#### [What is required]
Pull every line from the records that has the word "corner" in it.

┄┄┄┄┄┄┄┄┄┄┄┄┄┄┄┄┄┄┄┄

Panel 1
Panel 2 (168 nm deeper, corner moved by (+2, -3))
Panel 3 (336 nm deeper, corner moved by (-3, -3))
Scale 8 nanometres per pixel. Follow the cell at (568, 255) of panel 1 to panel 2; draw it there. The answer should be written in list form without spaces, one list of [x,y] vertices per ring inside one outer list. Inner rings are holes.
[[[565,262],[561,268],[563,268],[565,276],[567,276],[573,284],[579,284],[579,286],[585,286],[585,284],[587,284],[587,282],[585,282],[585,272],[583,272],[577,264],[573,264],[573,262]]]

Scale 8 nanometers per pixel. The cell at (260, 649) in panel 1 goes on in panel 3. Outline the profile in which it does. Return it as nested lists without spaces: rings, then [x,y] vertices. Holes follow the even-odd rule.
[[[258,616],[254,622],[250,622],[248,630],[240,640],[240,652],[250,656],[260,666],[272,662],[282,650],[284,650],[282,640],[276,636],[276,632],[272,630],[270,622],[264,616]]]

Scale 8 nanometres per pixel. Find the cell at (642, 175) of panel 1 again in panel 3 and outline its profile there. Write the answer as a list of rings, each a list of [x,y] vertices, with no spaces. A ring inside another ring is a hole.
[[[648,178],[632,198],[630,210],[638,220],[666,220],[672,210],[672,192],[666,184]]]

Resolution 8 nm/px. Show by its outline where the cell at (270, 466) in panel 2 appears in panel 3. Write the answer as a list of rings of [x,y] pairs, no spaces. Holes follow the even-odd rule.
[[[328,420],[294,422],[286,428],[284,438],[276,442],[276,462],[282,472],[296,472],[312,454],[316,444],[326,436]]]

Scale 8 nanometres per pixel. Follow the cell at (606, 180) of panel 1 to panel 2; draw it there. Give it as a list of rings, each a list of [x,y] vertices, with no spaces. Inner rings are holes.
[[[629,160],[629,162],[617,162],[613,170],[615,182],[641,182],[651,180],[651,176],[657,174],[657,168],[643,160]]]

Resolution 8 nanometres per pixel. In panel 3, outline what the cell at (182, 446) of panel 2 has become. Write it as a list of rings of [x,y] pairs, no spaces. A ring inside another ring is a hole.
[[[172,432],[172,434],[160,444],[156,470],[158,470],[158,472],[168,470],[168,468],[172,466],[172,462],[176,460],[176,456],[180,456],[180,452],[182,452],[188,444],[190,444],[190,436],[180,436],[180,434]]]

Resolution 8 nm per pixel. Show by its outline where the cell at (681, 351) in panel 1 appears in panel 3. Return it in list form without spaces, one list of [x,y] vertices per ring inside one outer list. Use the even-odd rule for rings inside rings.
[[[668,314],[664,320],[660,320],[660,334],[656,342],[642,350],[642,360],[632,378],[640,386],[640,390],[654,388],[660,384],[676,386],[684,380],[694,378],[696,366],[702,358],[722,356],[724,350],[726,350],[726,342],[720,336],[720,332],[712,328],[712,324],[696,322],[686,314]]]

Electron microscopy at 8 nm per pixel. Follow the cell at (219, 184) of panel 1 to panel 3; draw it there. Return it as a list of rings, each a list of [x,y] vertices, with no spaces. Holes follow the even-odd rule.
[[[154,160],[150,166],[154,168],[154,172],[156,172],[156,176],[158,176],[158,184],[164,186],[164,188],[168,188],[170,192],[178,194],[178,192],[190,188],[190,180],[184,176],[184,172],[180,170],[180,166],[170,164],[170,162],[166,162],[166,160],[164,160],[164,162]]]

┄┄┄┄┄┄┄┄┄┄┄┄┄┄┄┄┄┄┄┄

#### [Expected output]
Panel 2 (168 nm deeper, corner moved by (+2, -3))
Panel 3 (336 nm deeper, corner moved by (-3, -3))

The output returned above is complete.